Vigintisexviri
Vigintisexviri (van het Latijn vigintisex = zesentwintig en vir = man) was tijdens de Romeinse Republiek de gemeenschappelijke naam voor een zestal collegiale bestuurslichamen van magistraten van lagere rang.
Aanvankelijk werden deze bestuurslichamen door magistraten benoemd, en pas later in de comitia tributa. Het ging dus om beambten die zich geleidelijk tot (lagere) magistraten hadden opgewerkt. Voor de jonge aristocratie bleken deze ambten belangrijk: deze boden de kans om zich op jonge leeftijd voor te bereiden op een latere politieke carrière. Het gaat veelal om de eerste openbare functie die deze beambten uitvoerden.

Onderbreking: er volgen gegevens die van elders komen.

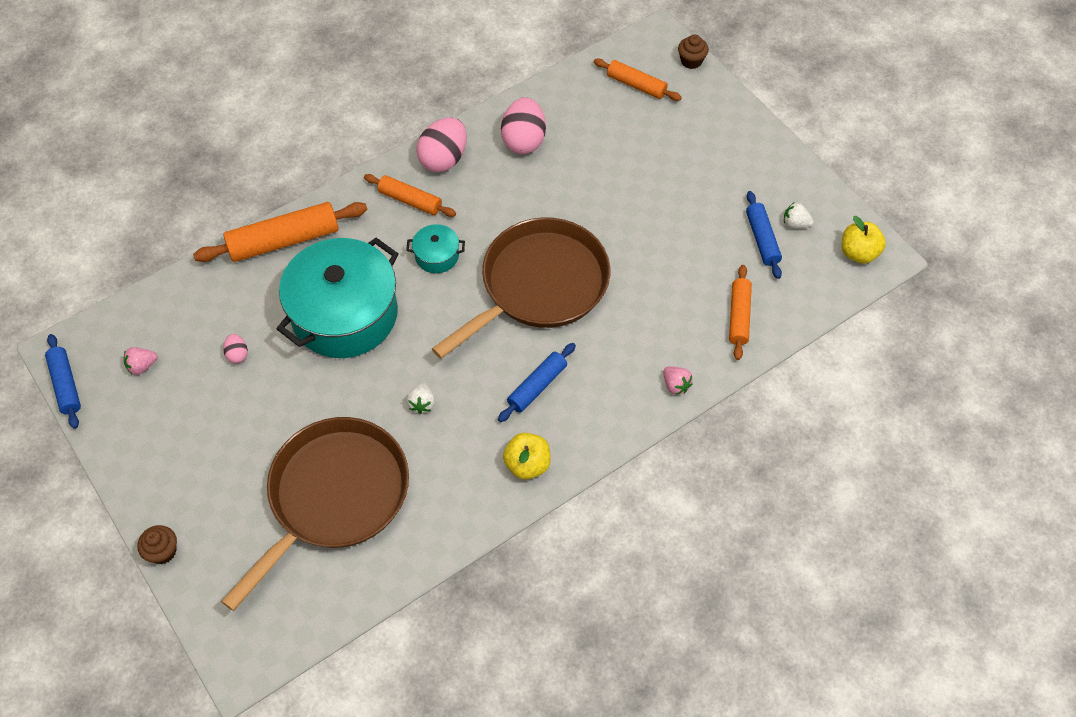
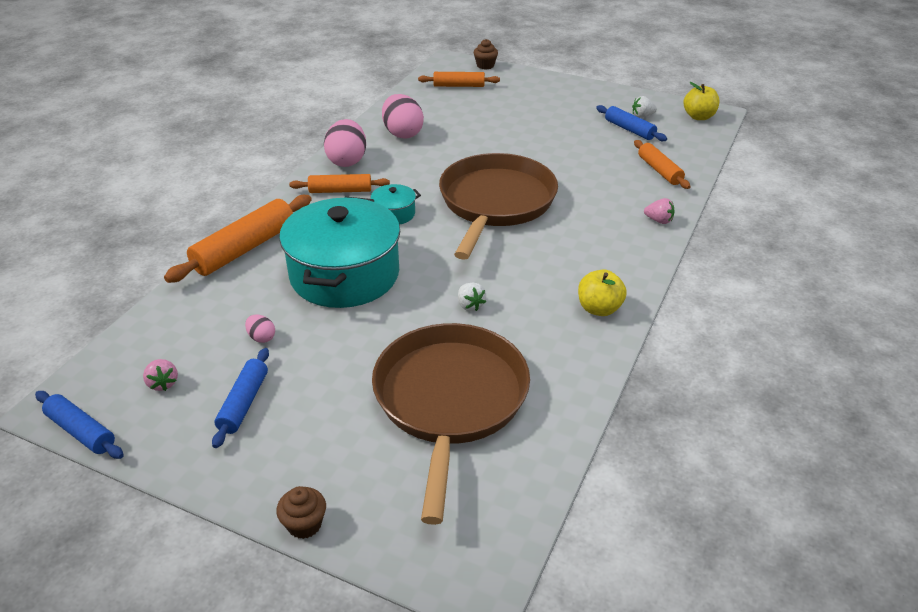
camera: 30 degrees left, 20 degrees down
(142, 366) = (163, 383): pink strawberry -> pink strawberry turned 60 degrees counterclockwise
(537, 386) = (555, 259): blue rolling pin -> blue rolling pin (243, 403)

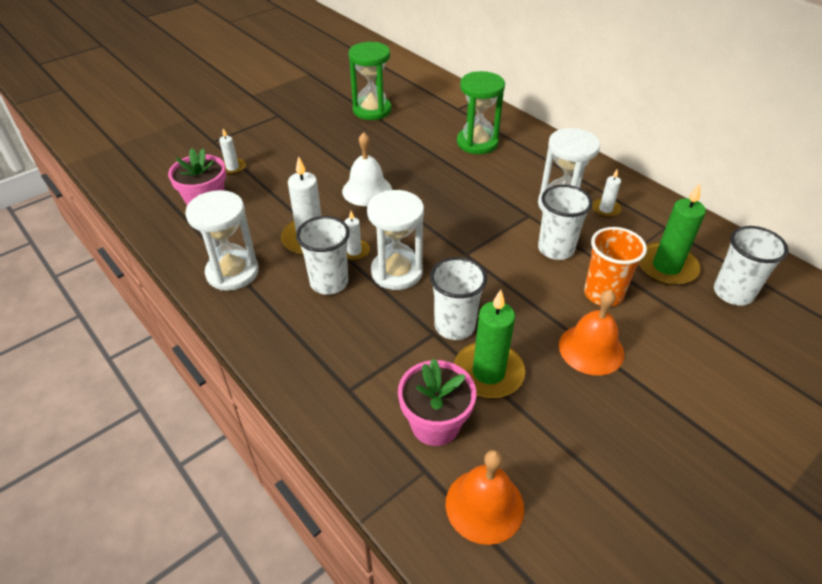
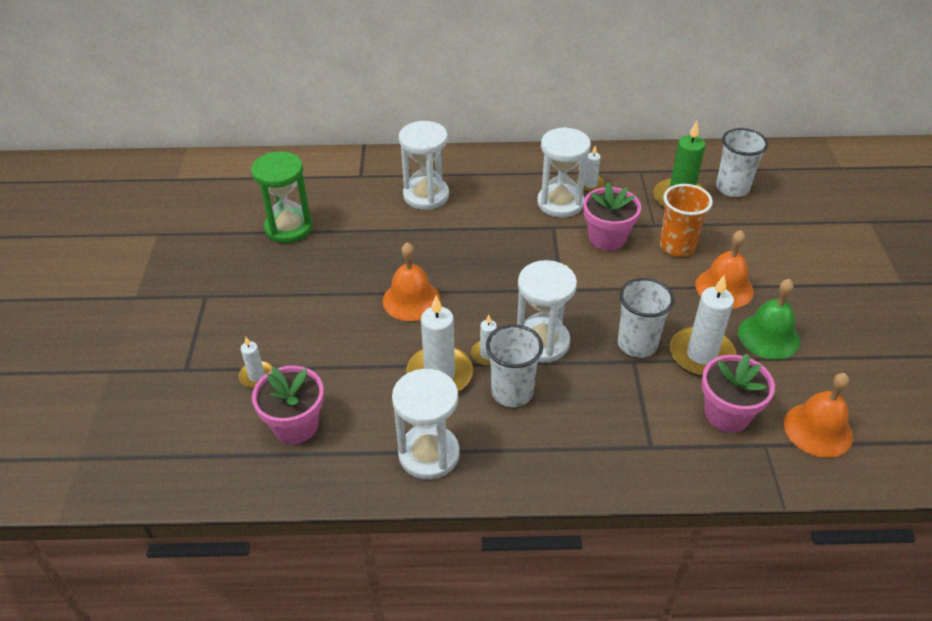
camera: 50 degrees left, 0 degrees up
(367, 190) = (411, 300): white bell -> orange bell
(477, 143) = (426, 195): green hourglass -> white hourglass
(488, 373) = (701, 355): green candle -> white candle
(556, 249) = (607, 238): white cup -> pink flower pot
(566, 410) = (768, 336): none -> green bell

De XXVI-viri waren onderverdeeld in volgende colleges:
- de tresviri capitales (of nocturni)
- de tresviri monetales (aere, argento, auro flando feriundo): zij waren de muntmeesters en sloegen, in opdracht van de senaat de Romeinse munten
- de decemviri (st)litibus iudicandis
- de quattuorviri (of praefecti) iuri dicundo
- de quattuorviri viis in urbe purgandis: als helpers van de aedilen hadden zij de leiding van de reinigingsdienst in de stad Rome
- de duumviri viis extra urbem purgandis
[ Dus: 3 + 3 + 10 + 4 + 4 + 2 = 26 ]
Augustus schafte de IV-viri iuri dicundo en de II-viri viis extra urbem purgandis af, waarna de overige colleges sindsdien de gemeenschappelijke benaming Vigintiviri (viginti = twintig) droegen.